Caso contrário, o Episcopado pode surgir como uma “evolução natural da carreira eclesiástica”, como é o generalato para a carreira militar. Acontece que o Episcopado não é isso, Bispos não são Generais mas são Pais ou Mães em Deus (ou deveriam ser e comportar-se como), nem recebem o Episcopado pelo mérito de uma carreira bem sucedida e pelos “bons serviços prestados à Igreja” (quando alguém é eleito Bispo nessas condições, quase sempre dá em merda!): Episcopado não é coroamento de carreira, porque o Ministério Ordenado não é uma carreira profissional, pelo menos eu o entendo assim. Evidentemente que, ao olharmos a Igreja em seu aspecto institucional, há uma carreira eclesiástica, mas há o caráter transcendental que define o Ministério como chamado e  envio para o Serviço em nome do Senhor Jesus Cristo, em fiel obediência a Deus e aberto à ação do Espírito Santo.

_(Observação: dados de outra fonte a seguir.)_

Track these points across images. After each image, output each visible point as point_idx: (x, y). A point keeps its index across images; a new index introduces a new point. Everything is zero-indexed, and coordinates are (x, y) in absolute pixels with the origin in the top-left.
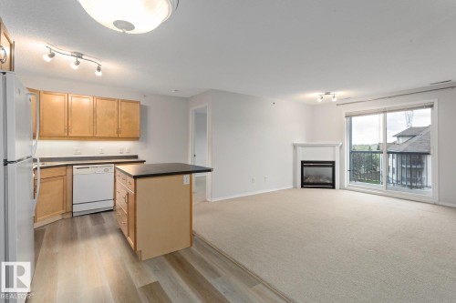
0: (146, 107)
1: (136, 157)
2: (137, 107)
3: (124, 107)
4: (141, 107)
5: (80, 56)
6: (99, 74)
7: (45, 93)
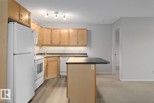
0: (90, 31)
1: (86, 54)
2: (85, 31)
3: (80, 32)
4: (87, 31)
5: (57, 13)
6: (65, 19)
7: (53, 29)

De fato, eu comecei a pensar nisso ainda no tempo de seminarista, até mesmo porque alguns dos meus professores estimulavam que todos nós fizéssemos essa reflexão. Assim, desde muito cedo eu tenho bem claro o horizonte do Episcopado e tenho bem definidas as respostas às questões enunciadas acima.
Além disso, entendo o Episcopado como um serviço e portanto não tenho um projeto pessoal de Episcopado, porque o projeto que interessa é o projeto da Igreja, da Diocese. O erro da Igreja Episcopal no Brasil (e em outras partes do mundo) é que se elege um Bispo e não um Projeto para o qual se busca o líder adequado para sua execução por toda a Igreja Diocesana. Ou seja, elege-se o Bispo e dane-se ele! Tudo passa a depender dele e - ou se concorda e apoia ou se discorda e faz-se oposição velada. 

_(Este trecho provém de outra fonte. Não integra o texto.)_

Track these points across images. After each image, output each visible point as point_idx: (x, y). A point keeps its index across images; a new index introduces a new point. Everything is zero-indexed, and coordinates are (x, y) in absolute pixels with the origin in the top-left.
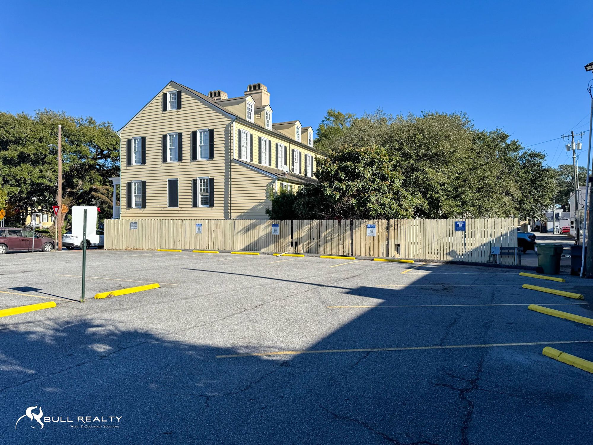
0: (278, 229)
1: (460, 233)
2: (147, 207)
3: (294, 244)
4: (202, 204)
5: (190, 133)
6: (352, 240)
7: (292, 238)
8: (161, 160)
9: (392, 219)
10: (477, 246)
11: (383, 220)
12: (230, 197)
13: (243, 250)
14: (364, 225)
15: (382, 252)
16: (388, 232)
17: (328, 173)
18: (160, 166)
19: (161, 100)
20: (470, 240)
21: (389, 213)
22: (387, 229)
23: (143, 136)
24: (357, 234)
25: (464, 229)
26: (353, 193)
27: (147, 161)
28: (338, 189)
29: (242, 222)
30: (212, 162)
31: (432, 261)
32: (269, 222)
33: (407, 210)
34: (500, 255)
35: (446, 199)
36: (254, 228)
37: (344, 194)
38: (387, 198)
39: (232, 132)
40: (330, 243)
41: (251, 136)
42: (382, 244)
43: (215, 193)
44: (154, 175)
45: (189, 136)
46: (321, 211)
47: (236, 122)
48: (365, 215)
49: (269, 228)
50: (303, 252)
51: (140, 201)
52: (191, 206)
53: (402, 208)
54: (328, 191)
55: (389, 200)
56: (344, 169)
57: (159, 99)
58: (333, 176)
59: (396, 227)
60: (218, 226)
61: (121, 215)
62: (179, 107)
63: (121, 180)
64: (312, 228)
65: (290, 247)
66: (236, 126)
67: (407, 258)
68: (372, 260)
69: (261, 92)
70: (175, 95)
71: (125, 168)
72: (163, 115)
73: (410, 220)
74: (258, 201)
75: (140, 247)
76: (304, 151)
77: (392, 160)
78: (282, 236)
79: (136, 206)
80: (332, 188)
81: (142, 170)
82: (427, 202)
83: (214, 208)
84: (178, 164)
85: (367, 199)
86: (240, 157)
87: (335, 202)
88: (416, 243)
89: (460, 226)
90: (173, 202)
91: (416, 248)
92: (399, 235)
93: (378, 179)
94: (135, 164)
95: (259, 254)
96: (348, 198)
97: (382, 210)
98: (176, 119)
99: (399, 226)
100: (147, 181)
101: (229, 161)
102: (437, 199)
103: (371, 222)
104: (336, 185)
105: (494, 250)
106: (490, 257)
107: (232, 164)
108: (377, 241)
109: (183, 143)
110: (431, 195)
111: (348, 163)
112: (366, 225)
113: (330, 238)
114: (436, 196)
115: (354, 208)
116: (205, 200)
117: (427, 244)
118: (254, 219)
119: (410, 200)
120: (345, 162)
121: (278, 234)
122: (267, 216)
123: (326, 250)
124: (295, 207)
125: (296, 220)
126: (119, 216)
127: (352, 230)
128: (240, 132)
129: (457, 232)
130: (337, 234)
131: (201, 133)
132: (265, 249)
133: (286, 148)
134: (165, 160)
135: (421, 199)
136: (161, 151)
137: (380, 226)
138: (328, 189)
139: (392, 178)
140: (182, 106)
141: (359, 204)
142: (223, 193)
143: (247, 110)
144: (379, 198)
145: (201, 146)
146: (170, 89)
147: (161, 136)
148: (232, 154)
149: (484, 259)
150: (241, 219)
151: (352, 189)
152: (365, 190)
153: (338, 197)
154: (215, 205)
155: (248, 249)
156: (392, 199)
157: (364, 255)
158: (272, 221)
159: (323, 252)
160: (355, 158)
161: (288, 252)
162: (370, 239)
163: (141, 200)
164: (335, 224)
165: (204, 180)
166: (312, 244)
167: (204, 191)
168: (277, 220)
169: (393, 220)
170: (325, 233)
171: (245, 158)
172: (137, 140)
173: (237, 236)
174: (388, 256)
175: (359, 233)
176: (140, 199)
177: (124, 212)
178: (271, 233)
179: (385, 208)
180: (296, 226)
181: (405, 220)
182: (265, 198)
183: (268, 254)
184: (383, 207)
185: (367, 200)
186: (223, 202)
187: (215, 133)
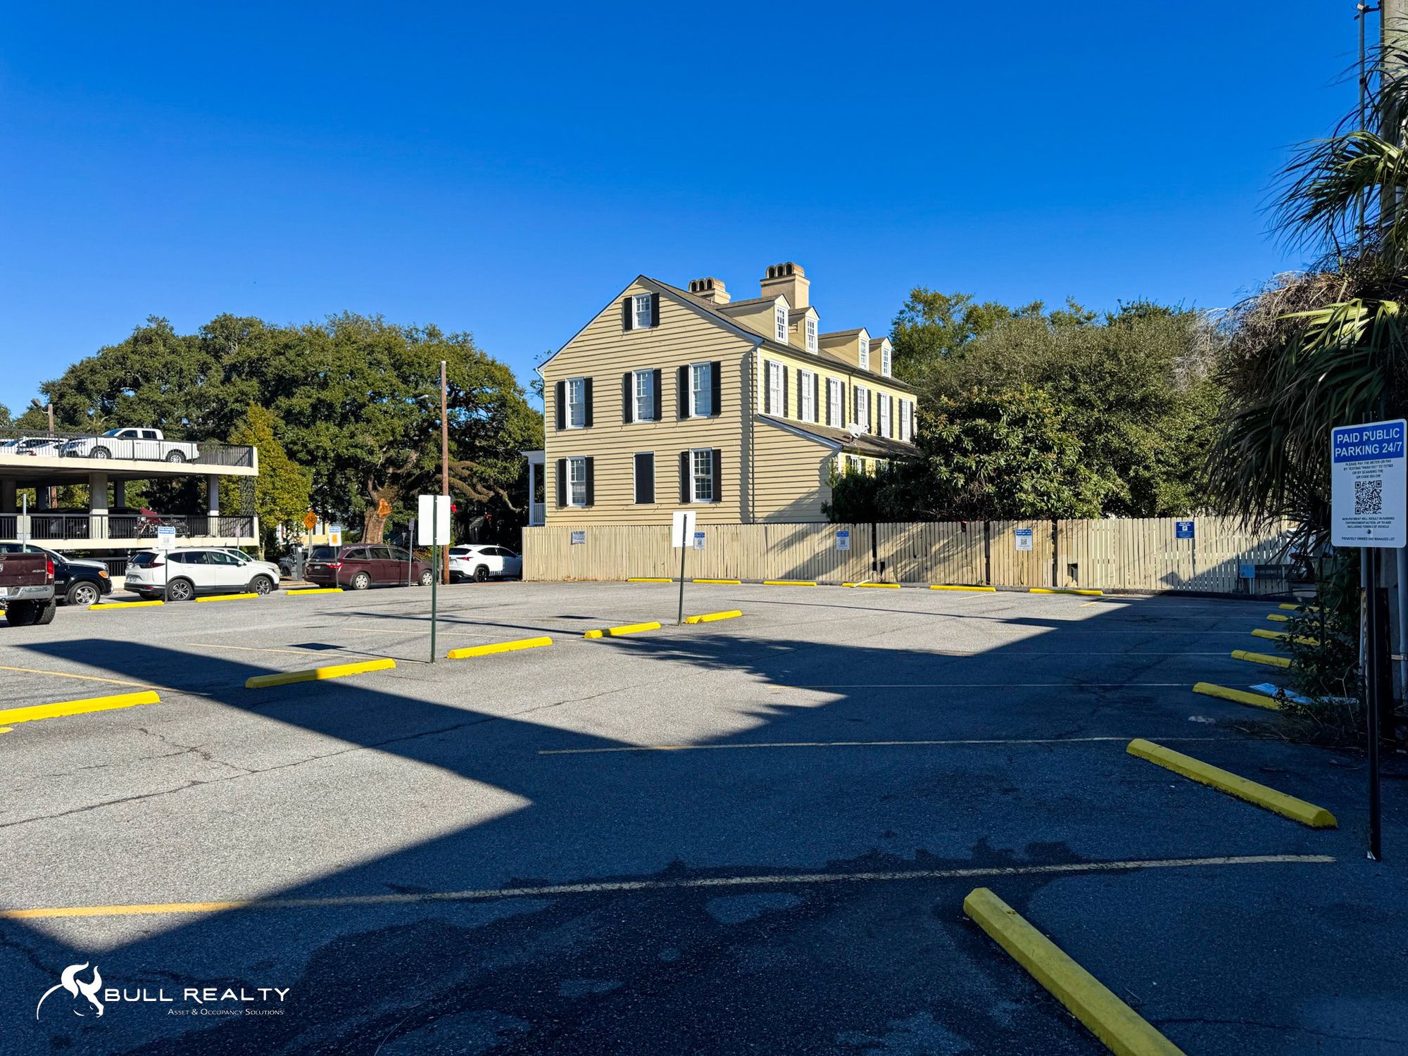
0: (847, 540)
1: (1183, 543)
2: (596, 503)
3: (879, 567)
4: (698, 497)
5: (675, 369)
6: (988, 557)
7: (875, 555)
8: (621, 418)
9: (1062, 519)
10: (1214, 564)
11: (1045, 522)
12: (753, 484)
13: (782, 578)
14: (1011, 531)
15: (1045, 577)
16: (1055, 542)
17: (941, 440)
18: (619, 429)
19: (620, 311)
20: (1203, 556)
21: (1057, 509)
22: (1053, 538)
23: (586, 375)
24: (997, 547)
25: (1192, 536)
26: (988, 474)
27: (594, 420)
28: (960, 468)
29: (779, 529)
30: (716, 421)
31: (1136, 592)
32: (831, 528)
33: (1090, 502)
34: (1256, 578)
35: (1164, 481)
36: (803, 539)
37: (971, 476)
38: (1052, 481)
39: (755, 366)
40: (947, 564)
41: (785, 369)
42: (1045, 564)
43: (723, 477)
44: (608, 446)
45: (674, 375)
46: (928, 506)
47: (761, 347)
48: (1013, 513)
49: (832, 540)
50: (895, 580)
51: (581, 493)
52: (678, 501)
53: (1080, 500)
54: (944, 473)
55: (1057, 485)
56: (970, 432)
57: (617, 308)
58: (952, 445)
59: (1070, 533)
60: (736, 536)
61: (547, 520)
62: (655, 322)
63: (547, 455)
64: (911, 538)
65: (871, 572)
66: (762, 355)
67: (1091, 587)
68: (1028, 591)
69: (794, 280)
70: (647, 301)
71: (554, 434)
72: (624, 338)
73: (1096, 520)
74: (806, 490)
75: (591, 576)
76: (876, 388)
77: (1061, 411)
78: (856, 553)
79: (574, 502)
80: (950, 466)
81: (586, 437)
82: (1127, 487)
83: (721, 504)
84: (653, 426)
85: (1016, 484)
86: (768, 410)
87: (956, 491)
88: (1106, 561)
89: (1185, 529)
90: (645, 493)
91: (1106, 570)
92: (1075, 546)
93: (1036, 448)
94: (573, 427)
95: (815, 584)
96: (980, 483)
97: (1043, 504)
98: (650, 345)
99: (1075, 531)
100: (595, 458)
101: (748, 419)
102: (1147, 481)
103: (1022, 525)
104: (958, 462)
105: (1245, 571)
106: (1237, 582)
107: (755, 424)
108: (1035, 559)
109: (663, 387)
110: (1136, 472)
111: (980, 422)
112: (1014, 531)
113: (946, 554)
114: (1147, 474)
115: (992, 501)
116: (703, 489)
117: (1126, 563)
118: (803, 523)
119: (1095, 485)
120: (974, 420)
121: (848, 548)
122: (824, 517)
123: (938, 577)
124: (880, 500)
125: (882, 524)
126: (544, 521)
127: (987, 539)
128: (767, 364)
129: (1180, 540)
130: (960, 548)
131: (695, 368)
132: (824, 576)
133: (843, 385)
134: (628, 418)
135: (1115, 480)
136: (621, 402)
137: (1040, 532)
138: (943, 469)
139: (1061, 444)
140: (661, 321)
141: (1001, 496)
142: (739, 476)
143: (776, 323)
144: (1036, 482)
145: (695, 393)
146: (636, 291)
147: (622, 376)
148: (755, 406)
149: (1229, 587)
150: (777, 523)
151: (987, 467)
152: (1010, 470)
153: (961, 482)
154: (723, 499)
155: (791, 576)
156: (1060, 483)
157: (1011, 584)
158: (835, 526)
159: (934, 580)
160: (992, 413)
161: (867, 581)
162: (1020, 556)
163: (584, 491)
164: (955, 530)
165: (702, 453)
166: (912, 566)
167: (702, 472)
168: (847, 525)
169: (1064, 521)
170: (937, 546)
171: (776, 412)
172: (576, 382)
173: (771, 555)
174: (1055, 584)
175: (1001, 545)
176: (583, 489)
177: (553, 514)
178: (834, 547)
179: (1048, 500)
180: (882, 535)
181: (1085, 520)
182: (818, 484)
183: (831, 584)
184: (1045, 498)
185: (1015, 488)
186: (738, 493)
187: (722, 369)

 Eu entendo que o Episcopado deve ser exercido de forma a contemplar um plano diocesano de ação e não um projeto pessoal.  Assim, a minha grande condição para aceitar concorrer ao Episcopado seria que me fosse oferecido e mostrado um Plano Diocesano, que não são metas simplesmente, mas um Projeto que tenha claro de onde se parte e de onde se quer chegar, e as alternativas de caminho, e eu de fato avaliaria se me sinto capaz – e se sou a pessoa adequada – para exercer tal responsabilidade de liderança. Como a Igreja é recheada pela cultura política brasileira, não há projeto, mas apenas o desejo de ter alguém que carregue o piano e favoreça uns e outros…  Não é o Bispo que deve ter um projeto, mas a Igreja Diocesana. E, de preferencia, que seja construído antes do Bispo… e que depois da escolha do Bispo o projeto seja executado pelo conjunto da Igreja e aferido, avaliado e reformulado sempre com a participação de toda a Igreja.

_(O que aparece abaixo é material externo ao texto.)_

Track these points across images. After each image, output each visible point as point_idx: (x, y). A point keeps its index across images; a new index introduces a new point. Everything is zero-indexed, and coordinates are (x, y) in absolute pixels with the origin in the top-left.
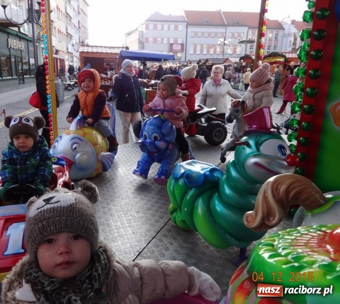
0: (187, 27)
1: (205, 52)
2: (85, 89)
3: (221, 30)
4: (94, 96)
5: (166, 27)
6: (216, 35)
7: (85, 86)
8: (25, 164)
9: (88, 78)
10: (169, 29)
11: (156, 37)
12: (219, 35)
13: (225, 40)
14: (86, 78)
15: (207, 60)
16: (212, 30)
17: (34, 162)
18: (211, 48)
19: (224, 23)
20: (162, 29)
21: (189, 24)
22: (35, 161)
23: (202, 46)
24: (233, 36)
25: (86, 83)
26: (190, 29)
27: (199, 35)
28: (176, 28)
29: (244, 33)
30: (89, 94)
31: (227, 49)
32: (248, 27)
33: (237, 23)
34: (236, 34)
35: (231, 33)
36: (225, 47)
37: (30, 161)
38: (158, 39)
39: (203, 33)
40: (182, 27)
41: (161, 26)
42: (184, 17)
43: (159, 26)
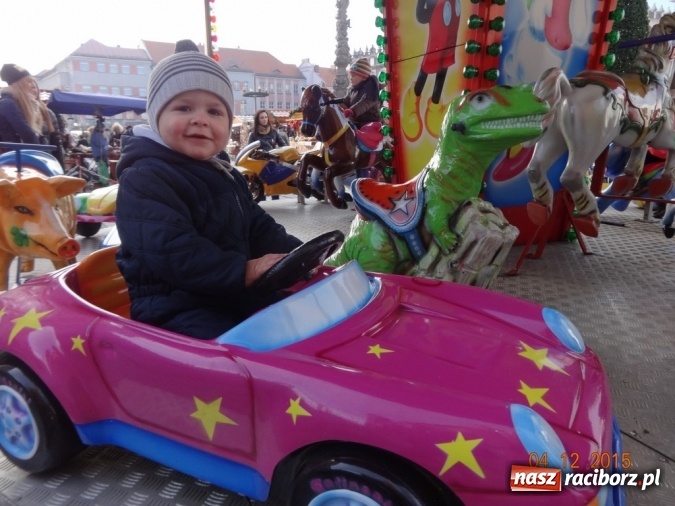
5: (113, 67)
10: (120, 71)
11: (97, 84)
20: (108, 70)
28: (133, 71)
29: (248, 83)
32: (252, 73)
40: (143, 69)
41: (103, 65)
42: (144, 51)
43: (101, 66)
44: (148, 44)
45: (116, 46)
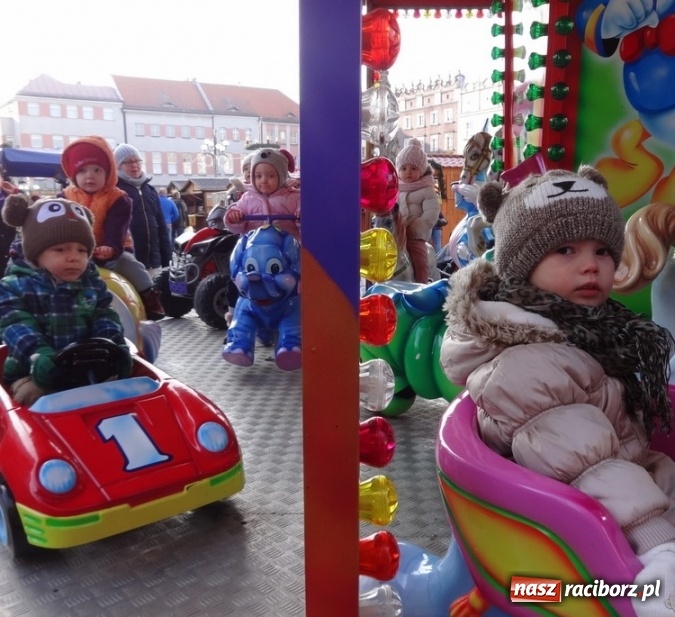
0: (124, 113)
1: (172, 170)
2: (88, 189)
3: (202, 122)
4: (108, 203)
5: (72, 110)
6: (193, 133)
7: (88, 181)
8: (70, 310)
9: (92, 163)
10: (80, 115)
11: (49, 133)
12: (200, 133)
13: (215, 143)
14: (90, 163)
15: (189, 184)
16: (182, 121)
17: (87, 306)
18: (185, 160)
19: (207, 107)
20: (64, 114)
21: (127, 107)
22: (89, 303)
23: (164, 156)
24: (229, 136)
25: (88, 174)
26: (133, 119)
27: (155, 131)
28: (98, 115)
29: (250, 130)
30: (95, 198)
31: (223, 162)
32: (257, 118)
33: (235, 108)
34: (235, 132)
35: (225, 128)
36: (218, 158)
37: (78, 303)
38: (55, 138)
39: (163, 129)
40: (111, 113)
41: (58, 107)
42: (113, 90)
43: (55, 109)
44: (119, 80)
45: (75, 83)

Acho que o Bispo não deve ser o gerente da Igreja; deveria deixar isso para especialistas que estão na Igreja; o Bispo deve ser Pai (Mãe) e Pastor do Clero e com o Clero, Pai (Mãe) e Pastor do Povo. Todo clero é incardinado em seu Bispo (termo técnico que designa a vinculação ao Bispo) e por isso, o Bispo deve estar incardinado em seu Clero e Povo (estar no coração). Mas é preciso que a Igreja amadureça muito ainda para entender e viver isso realmente, e – pela minha idade – não verei isso acontecer…

Nos próximos doze meses a Igreja deverá eleger pelo menos três novos Bispos. Não sou candidato em nenhuma dessas eleições: em duas nem fui convidado a sê-lo (rsrsr), e para todos que me sondaram para a terceira, fiz a mesma pergunta: qual é o projeto diocesano? até agora ninguém me deu resposta adequada e por isso, agradeço a lembrança do meu nome mas… não me sinto capaz de carregar e tocar sozinho pianos desafinados – se houver uma orquestra, até posso ajudar com o piano, ou um violino, mas uma orquestra só toca bem com bons músicos e uma boa harmonia, e isso não depende só do regente, mas de cada um com seu instrumento.

Que Deus abençoe a IEAB, e que o Espírito Santo oriente – com paciência! – os processos de eleição episcopal em curso.